Washington D.C., October 10, 2024 – The Securities and Exchange Commission (SEC) has filed charges against Cumberland DRW LLC, a prominent Chicago-based crypto trading firm, for operating as an unregistered dealer in the crypto asset markets. According to the SEC, Cumberland has engaged in over $2 billion worth of crypto asset trades that were offered and sold as securities, in violation of federal securities laws. The SEC claims that Cumberland's failure to register deprived investors of essential legal protections.

The Allegations

The SEC's complaint reveals that Cumberland has been operating as an unregistered dealer since at least March 2018, engaging in the purchase and sale of crypto assets that should be treated as securities under federal law. Cumberland allegedly carried out these activities as part of its regular business without registering with the SEC, violating the requirements of the Securities Exchange Act of 1934.

The firm, which claims to be "one of the world’s leading liquidity providers" in the crypto market, has been offering liquidity in various digital assets by buying and selling them for its own accounts. According to the SEC, Cumberland’s public-facing operations include 24/7 trading with counterparties through both traditional means, such as telephone, and via its online platform, Marea.

The SEC contends that these crypto assets were offered and sold as investment contracts on third-party crypto exchanges, which further necessitated registration under federal securities law. By failing to register, Cumberland is accused of sidestepping the requirements designed to protect investors from undue risk and ensure transparency in the markets.

Federal Securities Law Requirements

The SEC’s Acting Chief of the Crypto Assets and Cyber Unit (CACU), Jorge G. Tenreiro, emphasized the importance of compliance with registration rules in the rapidly evolving crypto asset market.

He stated, "The federal securities laws require all dealers in all securities to register with the Commission, and those who operate in the crypto asset markets are no exception." Tenreiro added that, despite the industry’s frequent protests that crypto assets are more akin to commodities than securities, the SEC’s complaint makes it clear that the offer and sale of these assets to investors fall under securities regulation. He also noted that Cumberland profited from its activities without registering as a dealer, denying investors the protections afforded by registration.

The SEC's complaint, filed in the U.S. District Court for the Northern District of Illinois, charges Cumberland with violating Section 15(a) of the Securities Exchange Act of 1934. The Commission is seeking several remedies, including:

  • Permanent injunctive relief to prevent Cumberland from continuing its unregistered activities.

  • Disgorgement of all ill-gotten gains, including prejudgment interest.

  • Civil penalties to serve as a deterrent against future violations.

The SEC’s investigation was conducted by the Market Abuse Unit, with significant contributions from Andrew McFall and Kathleen Hitchins, who were supervised by Amy Flaherty Hartman, Paul Kim, and Jorge Tenreiro of the CACU. The litigation will be led by Christopher Martin and Timothy Stockwell, with oversight from Jack Kaufman and Tenreiro.

Industry Implications

This case underscores the SEC's ongoing crackdown on unregistered dealers in the crypto market. In recent years, the Commission has taken an increasingly active stance in regulating crypto assets, which it considers securities in many instances. This has brought heightened scrutiny to firms that trade digital assets, as they are required to comply with the same regulations as traditional securities dealers.

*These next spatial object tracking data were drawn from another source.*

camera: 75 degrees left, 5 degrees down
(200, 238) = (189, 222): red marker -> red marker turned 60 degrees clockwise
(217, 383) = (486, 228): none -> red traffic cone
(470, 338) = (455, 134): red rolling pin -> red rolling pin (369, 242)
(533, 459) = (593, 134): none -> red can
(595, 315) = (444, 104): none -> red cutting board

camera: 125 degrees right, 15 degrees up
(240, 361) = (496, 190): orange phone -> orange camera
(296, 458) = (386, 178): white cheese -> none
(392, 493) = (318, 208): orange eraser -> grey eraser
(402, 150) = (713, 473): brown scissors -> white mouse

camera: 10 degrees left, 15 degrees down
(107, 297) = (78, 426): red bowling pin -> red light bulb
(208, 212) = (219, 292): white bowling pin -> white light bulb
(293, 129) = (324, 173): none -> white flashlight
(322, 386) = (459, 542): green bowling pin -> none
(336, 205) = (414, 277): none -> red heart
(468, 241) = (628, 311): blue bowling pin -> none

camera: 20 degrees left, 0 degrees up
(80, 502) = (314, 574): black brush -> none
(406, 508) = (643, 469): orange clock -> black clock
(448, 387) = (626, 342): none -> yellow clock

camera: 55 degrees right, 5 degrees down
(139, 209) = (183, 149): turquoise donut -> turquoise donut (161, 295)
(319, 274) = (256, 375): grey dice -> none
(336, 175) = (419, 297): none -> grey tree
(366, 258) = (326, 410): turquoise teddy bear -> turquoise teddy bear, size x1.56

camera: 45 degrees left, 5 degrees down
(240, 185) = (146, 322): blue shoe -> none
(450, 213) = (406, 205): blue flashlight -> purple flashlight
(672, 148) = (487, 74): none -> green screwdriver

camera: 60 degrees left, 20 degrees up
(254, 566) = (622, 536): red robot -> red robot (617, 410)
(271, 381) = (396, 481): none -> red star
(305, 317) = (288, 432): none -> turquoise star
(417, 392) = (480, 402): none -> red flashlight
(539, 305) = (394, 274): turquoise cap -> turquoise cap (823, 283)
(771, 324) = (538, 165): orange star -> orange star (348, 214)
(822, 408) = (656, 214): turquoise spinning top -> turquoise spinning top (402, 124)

While the crypto industry has long contended that many digital assets are commodities, the SEC has maintained that investment contracts involving digital assets fall under its purview. The regulator’s actions, such as the case against Cumberland, signal a continued effort to bring the crypto markets into compliance with existing federal securities laws.

What’s Next for Cumberland DRW?

The litigation marks a critical moment for Cumberland DRW, one of the major liquidity providers in the global crypto space. The firm faces substantial penalties and could be required to halt its trading activities until it complies with SEC registration requirements.

For other firms operating in the crypto markets, this case serves as a strong reminder that the SEC is vigilant in enforcing the rules around crypto assets, and that failure to register as a dealer in securities can result in significant legal and financial consequences.

Conclusion

The SEC’s charges against Cumberland DRW LLC highlight the ongoing regulatory efforts to ensure that crypto asset markets operate within the framework of federal securities laws. By taking action against unregistered dealers, the SEC aims to protect investors from undue risk and ensure transparency and accountability in these fast-growing markets. This case serves as a clear warning to other crypto firms that operating without proper registration can lead to significant legal and financial penalties. As the crypto industry continues to evolve, compliance with securities regulations will be critical to ensuring its long-term stability and legitimacy in the broader financial ecosystem.

Source: https://www.sec.gov/

Cumberland tweeted the reply to SEC charges on X. The company said that “we are ready to defend ourselves again”.